■ Exercise: Continue the post about touring China's teas for Lunar New Year, picking up after its last sentence.

-------- Text --------

Take A Tea Tour of China for Lunar New Year
Chinese New Year begins tomorrow. We bid goodbye to the Year of the Rat, and welcome the Year of the Ox. The festivities actually begin tonight — New Year’s Eve. The celebration lasts for 15 days this year, concluding on February 26.
Ku Cha House of Tea and its international diaspora will be cooking, feasting, exchanging gifts and more across the two weeks. All along, we will complement our Lunar New Year activities with tea.
We write quite a bit about teas from China. We always refer to the places where the tea is grown and try to offer a little geographical and cultural context to our suggestions.
You will find plenty of context in this week’s spectacle of storytelling.
Let’s begin with the country itself.
The China 101
China and the United States occupy roughly the same geographic footprint; the United States is just 2% larger.

-------- Recorded data --------

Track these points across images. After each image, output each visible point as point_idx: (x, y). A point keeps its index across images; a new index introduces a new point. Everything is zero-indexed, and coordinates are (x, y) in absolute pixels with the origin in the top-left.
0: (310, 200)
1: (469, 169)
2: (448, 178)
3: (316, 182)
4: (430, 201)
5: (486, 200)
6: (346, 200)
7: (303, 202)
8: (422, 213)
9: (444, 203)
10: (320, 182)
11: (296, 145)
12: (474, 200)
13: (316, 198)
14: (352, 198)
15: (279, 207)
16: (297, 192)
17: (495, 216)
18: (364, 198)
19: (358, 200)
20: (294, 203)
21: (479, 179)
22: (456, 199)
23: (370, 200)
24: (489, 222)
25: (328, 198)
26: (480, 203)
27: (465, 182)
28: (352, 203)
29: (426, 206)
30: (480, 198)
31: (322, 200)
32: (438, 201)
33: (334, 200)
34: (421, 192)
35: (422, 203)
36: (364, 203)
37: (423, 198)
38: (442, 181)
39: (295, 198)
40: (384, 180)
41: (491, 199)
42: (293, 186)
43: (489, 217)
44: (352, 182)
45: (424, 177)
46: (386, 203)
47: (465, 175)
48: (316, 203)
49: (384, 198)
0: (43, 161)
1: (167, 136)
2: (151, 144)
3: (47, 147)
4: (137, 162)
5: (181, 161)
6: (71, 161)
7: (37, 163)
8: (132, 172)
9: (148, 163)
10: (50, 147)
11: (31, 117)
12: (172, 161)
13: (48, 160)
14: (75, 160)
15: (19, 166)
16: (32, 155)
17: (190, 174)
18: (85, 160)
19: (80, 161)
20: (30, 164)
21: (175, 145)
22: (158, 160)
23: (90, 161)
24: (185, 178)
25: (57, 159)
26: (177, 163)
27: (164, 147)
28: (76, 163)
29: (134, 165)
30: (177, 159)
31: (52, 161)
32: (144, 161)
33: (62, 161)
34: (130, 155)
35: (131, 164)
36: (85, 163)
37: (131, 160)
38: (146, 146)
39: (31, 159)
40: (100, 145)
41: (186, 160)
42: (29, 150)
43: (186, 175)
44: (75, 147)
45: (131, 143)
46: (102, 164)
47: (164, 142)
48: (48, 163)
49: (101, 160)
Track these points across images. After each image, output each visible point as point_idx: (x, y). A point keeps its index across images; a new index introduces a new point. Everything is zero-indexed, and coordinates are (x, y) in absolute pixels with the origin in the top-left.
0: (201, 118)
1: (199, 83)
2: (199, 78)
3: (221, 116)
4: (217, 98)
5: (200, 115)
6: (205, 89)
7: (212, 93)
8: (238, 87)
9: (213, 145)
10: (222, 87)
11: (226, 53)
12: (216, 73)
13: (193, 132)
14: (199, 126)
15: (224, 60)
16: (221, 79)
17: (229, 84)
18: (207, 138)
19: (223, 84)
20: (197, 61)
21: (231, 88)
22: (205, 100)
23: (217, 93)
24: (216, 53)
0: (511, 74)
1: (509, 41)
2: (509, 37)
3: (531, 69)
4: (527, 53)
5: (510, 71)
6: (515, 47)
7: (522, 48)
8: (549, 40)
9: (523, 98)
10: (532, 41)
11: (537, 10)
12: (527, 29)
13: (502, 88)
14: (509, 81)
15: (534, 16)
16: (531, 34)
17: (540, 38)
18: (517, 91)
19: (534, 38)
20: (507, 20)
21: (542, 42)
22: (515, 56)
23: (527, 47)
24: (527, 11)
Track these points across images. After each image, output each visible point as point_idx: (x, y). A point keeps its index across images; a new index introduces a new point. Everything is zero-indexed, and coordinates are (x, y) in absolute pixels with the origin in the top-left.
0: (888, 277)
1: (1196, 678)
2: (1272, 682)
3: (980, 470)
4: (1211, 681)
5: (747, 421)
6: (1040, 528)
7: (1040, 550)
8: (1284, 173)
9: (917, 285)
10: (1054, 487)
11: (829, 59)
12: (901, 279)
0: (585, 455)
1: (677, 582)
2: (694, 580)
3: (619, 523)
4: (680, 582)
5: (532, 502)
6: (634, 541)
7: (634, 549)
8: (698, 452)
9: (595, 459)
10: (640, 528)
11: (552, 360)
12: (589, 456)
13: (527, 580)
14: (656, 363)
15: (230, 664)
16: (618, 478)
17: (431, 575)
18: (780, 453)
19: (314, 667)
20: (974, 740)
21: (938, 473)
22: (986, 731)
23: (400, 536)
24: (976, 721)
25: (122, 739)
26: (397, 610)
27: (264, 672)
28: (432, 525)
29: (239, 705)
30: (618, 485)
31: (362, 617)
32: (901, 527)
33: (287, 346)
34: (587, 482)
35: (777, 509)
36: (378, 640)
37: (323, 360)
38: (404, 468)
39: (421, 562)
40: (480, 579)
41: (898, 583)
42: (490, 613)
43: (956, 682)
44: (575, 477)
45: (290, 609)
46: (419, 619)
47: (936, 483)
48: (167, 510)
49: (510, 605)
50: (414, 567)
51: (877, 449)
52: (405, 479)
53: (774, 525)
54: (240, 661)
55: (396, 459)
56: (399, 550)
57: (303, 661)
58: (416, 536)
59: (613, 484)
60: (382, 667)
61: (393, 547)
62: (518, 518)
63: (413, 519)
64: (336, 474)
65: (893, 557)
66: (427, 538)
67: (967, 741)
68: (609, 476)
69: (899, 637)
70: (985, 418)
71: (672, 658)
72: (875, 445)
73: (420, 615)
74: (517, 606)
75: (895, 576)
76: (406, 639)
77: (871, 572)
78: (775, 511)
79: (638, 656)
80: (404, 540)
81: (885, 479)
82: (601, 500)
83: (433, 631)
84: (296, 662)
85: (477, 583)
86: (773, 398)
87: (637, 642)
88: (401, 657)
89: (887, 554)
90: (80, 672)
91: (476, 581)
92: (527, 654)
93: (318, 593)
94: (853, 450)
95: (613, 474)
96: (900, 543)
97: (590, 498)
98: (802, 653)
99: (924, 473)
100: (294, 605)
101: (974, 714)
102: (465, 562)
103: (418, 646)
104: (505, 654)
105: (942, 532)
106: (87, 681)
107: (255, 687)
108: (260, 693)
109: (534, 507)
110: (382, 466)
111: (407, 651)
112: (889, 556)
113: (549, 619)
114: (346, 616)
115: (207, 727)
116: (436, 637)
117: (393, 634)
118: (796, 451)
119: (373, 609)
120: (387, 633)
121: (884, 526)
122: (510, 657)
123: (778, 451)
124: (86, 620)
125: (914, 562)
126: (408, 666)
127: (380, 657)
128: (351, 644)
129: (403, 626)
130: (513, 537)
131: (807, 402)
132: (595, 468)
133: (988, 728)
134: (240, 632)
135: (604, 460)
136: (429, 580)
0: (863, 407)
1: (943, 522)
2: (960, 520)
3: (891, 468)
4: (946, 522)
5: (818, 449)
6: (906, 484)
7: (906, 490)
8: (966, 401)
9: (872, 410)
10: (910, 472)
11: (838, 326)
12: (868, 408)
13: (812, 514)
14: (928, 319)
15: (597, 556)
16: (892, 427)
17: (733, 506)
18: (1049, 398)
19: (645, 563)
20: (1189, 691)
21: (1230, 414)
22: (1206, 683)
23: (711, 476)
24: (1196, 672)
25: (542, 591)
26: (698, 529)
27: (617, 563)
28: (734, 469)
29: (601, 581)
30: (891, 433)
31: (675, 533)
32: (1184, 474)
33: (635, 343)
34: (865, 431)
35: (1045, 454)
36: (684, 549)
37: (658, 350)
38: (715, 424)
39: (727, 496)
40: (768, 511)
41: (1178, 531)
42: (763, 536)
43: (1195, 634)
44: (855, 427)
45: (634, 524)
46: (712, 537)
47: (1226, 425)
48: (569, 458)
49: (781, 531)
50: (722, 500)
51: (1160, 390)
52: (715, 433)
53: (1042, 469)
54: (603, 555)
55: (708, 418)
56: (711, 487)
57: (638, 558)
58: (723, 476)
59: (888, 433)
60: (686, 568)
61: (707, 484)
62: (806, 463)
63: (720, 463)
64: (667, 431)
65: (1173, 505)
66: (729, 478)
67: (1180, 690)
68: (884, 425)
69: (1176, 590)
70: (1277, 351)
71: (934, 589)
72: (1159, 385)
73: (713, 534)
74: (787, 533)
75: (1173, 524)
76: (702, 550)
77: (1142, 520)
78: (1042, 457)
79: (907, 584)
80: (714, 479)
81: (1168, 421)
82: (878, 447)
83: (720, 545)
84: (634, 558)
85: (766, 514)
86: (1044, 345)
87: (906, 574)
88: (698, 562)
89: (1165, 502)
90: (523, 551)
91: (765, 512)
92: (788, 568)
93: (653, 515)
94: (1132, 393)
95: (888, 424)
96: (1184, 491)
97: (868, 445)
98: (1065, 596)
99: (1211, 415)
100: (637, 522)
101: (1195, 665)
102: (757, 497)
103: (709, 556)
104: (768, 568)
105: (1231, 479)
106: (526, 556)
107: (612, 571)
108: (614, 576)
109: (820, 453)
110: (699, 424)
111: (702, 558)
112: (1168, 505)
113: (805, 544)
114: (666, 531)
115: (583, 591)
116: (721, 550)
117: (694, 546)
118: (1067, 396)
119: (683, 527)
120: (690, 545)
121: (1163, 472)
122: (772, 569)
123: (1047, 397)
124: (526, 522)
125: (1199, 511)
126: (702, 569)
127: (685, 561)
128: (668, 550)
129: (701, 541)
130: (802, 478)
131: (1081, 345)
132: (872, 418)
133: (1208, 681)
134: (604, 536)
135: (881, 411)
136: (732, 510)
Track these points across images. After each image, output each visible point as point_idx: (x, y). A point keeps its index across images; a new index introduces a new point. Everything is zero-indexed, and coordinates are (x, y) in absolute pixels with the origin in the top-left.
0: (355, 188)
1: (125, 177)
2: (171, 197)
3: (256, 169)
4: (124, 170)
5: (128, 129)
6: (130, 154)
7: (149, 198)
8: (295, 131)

--------

■ Result for this exercise:
But China’s population of 1.4 billion dwarf that of the United States, which holds 328 million. It may seem awfully crowded in many parts of the United States. But the situation is more pronounced across China.
Where the United States has 50 states, China has 22 provinces (similar to states), 5 autonomous regions (Inner Mongolia, Guangxi, Tibet, Ningxia and Xinjiang), 4 municipalities (Chongqing, Beijing, Shanghai and Tianjin) and 2 special administrative regions (Hong Kong and Macau).
At more than 3,500 years old, China has the longest continuous history of any country in the world. Culture runs deep. Traditions go back many centuries. It represents one of the world’s four ancient civilizations.
Most tea clustered in south
People in every corner of the country drink tea. But while there is evidence of tea cultivation in all of the country’s provinces, most tea production happens in southern regions, with higher humidity and warmer temperatures.
The four main regions are:
- Southwest China (Xinan), the place where tea production got started. It includes Yunnan and Sichuan provinces
- South China (Huanan), with Guangdong, Guangxi, Hainan, Fujian and Taiwan
- South of Yangtze River (Jiangnan), including Zhejiang, Jiangxi, Jiangsu and Hunan
- North of Yangtze River (Jiangbei), which includes Henan, Shaanxi, Gansu and Shandong.
For the Chinese New Year celebration, consider taking a tour of the country through tea.
Ku Cha House of Tea’s Lunar New Year Tea Tour
Bi Luo Chun (Jiangsu Province, South of Yangtze River tea region)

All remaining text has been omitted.